Review Summary: got my dick in one hand, and a gun in the other
What does it take to be a band? What does it take to make an album? Incredibly little. You need to have some notes ready on your instrument of choice, that part is pretty easy - there are lots to choose from and most of them will sound good to some freak out there. If you get the notes wrong sometimes it's not even a big deal. And get this: you are even allowed to use any note used in the past by other bands. Optionally, you need to convince some other people to play along on other instruments, you don't need to be friends or even have synergy with them or anything so that shouldn't be a problem. Oftentimes, as well as instruments you should try to make some kind of noise with your mouth too - luckily people seem to enjoy even the absolute worst sounds possible to come out of human mouths, just look at the popularity of Rush.
Get ready to inject scuzz directly into any and all functional veins left on your body because Drunks with Guns realised that just about any feckless scumbag on the planet can be in a band, mash together some half decent ideas, and publish some profoundly crude tracks to show for it. During the crowning achievement of all mankind's efforts that was the 1980s, these noise boys were one of the groups devolving punk self-righteousness into a caustic scorn of everything. The songs on this album sound like dark rings under the eyes, dirt under the fingernails, full to the brim ashtrays and a lingering taste that won't go away; sounds fuelled by that manic morning-after energy when you haven't quite sobered into painful hangover territory yet and the spirit alcohol of your choice together with a transcendental lack of inhibition still coarses up and down your spinal column.
Anything that might be considered a genuine success here is the tone of the guitar, one caked in the type of grime that stays forever. What is really appealing on this album is how impetuous it feels, the compositions are deliberately half baked; repetitive, simplistic yet somehow excellent riffs are played into the ground with mistakes abound, ad-libbed vocal grunts, moans and snarls seem included only to antagonise the listener, all propped up by a decent but barely practiced rhythm section deserving of endless credit - particularly the bass - for holding the mess together.
Opener/warm up session 'Blood Bath' includes mistakes from the very beginning, a single good riff scuzzed up to the eyeballs is lazily strummed with growing intensity beneath coarse, spontaneous groans of rambling hatred. More great riffs can be heard apathetically played on tracks 'Hell House' and 'Dick in One Hand', where the band seem more willing to experiment (barely) with composition. The riffs are often outshined by the ubiquitous bass which provides genuine grooviness to moments which might otherwise fall flat, and is probably the most rewarding part of repeat listens. Influences like No Trend are apparent on latter tracks 'Beautiful Happiness' and 'Wonderful Subdivision' where important cultural topics of the era like "stupid haircuts" are viciously lambasted.
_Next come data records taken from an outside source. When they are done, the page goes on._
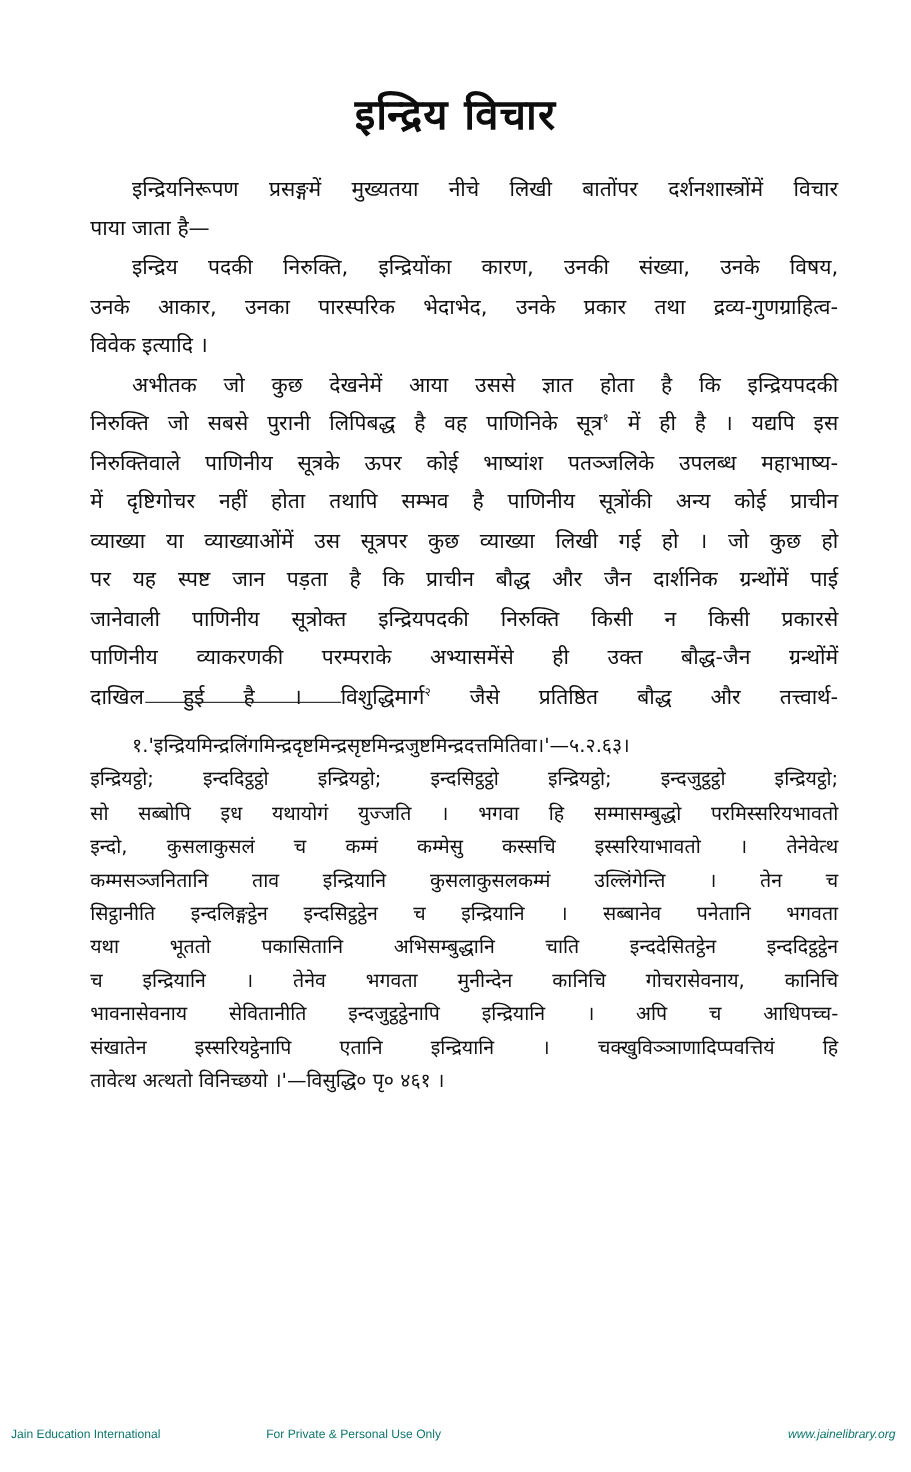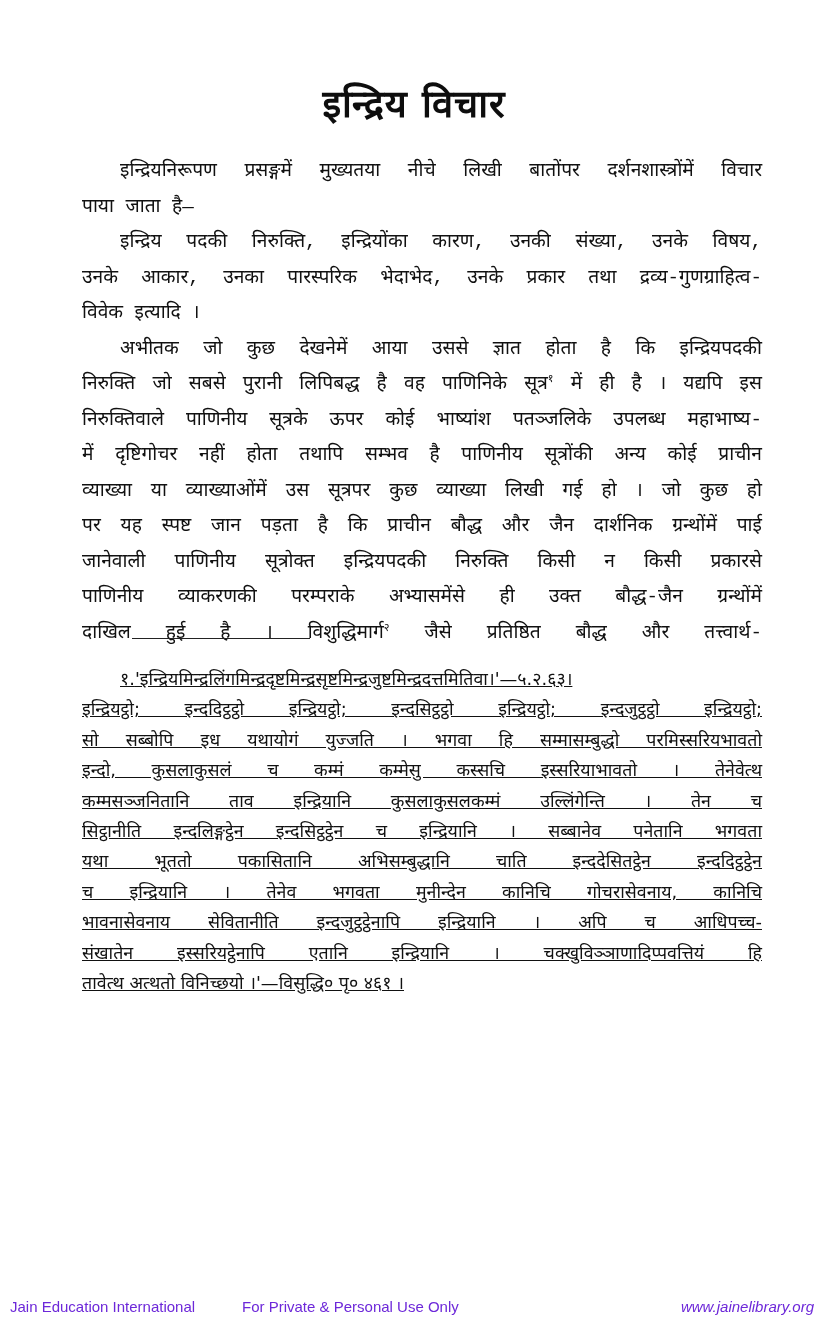--- a/index.html
+++ b/index.html
@@ -8,7 +8,7 @@
   .page { position: absolute; left: 0; top: 0; width: 828px; height: 1338px; }
   .title { position: absolute; left: 0; width: 828px; top: 76px; text-align: center;
            font-size: 38px; font-weight: bold; letter-spacing: 1px; color: #0d0d0d; }
-  .body-text { position: absolute; left: 82px; width: 680px; top: 154px; font-family: Liberation Mono, monospace; }
+  .body-text { position: absolute; left: 82px; width: 680px; top: 154px; }
   .line { font-size: 19.2px; line-height: 35.5px; height: 35.5px; white-space: nowrap;
           text-align: justify; text-align-last: justify; overflow: visible; }
   .line.indent { padding-left: 38px; }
Likely a source of inspriation for the cartoonish transgression of bands like Brainbombs, most of the lyrics here come across as though they were plucked from some sort of contest to pen the dumbest, most offensive material possible. Lines like "rip your eyes out, fart into your brain", "got my dick in one hand, and a gun in the other", and "it smells like s
hit in the room where we practice" sum up the simultaneous raw contempt and silliness of the album. Cuts like 'New Wave Negro Girl' hint at a genuinely bigoted side of the band but are not presented coherently enough to not deviate from the narrative of all-consuming nihilism.
Anything resembling the ethos of this album is epitomized in closing jam 'Cowboy', a real s
hit-eating grin of a track where sardonically upbeat riffs and gleeful bass licks conspire with the asinine but somehow still thought-provoking advice of "Be a cowboy" to underline the total lack of investment the band had in this release. Whether or not any of the members of Drunks with Guns were or later became cowboys is unknown, regardless this album is an achievement in that it stands as testament to how nothing special is needed to make good music. Pretty much zero pretense, skill or even effort is on display here yet there is plenty to enjoy.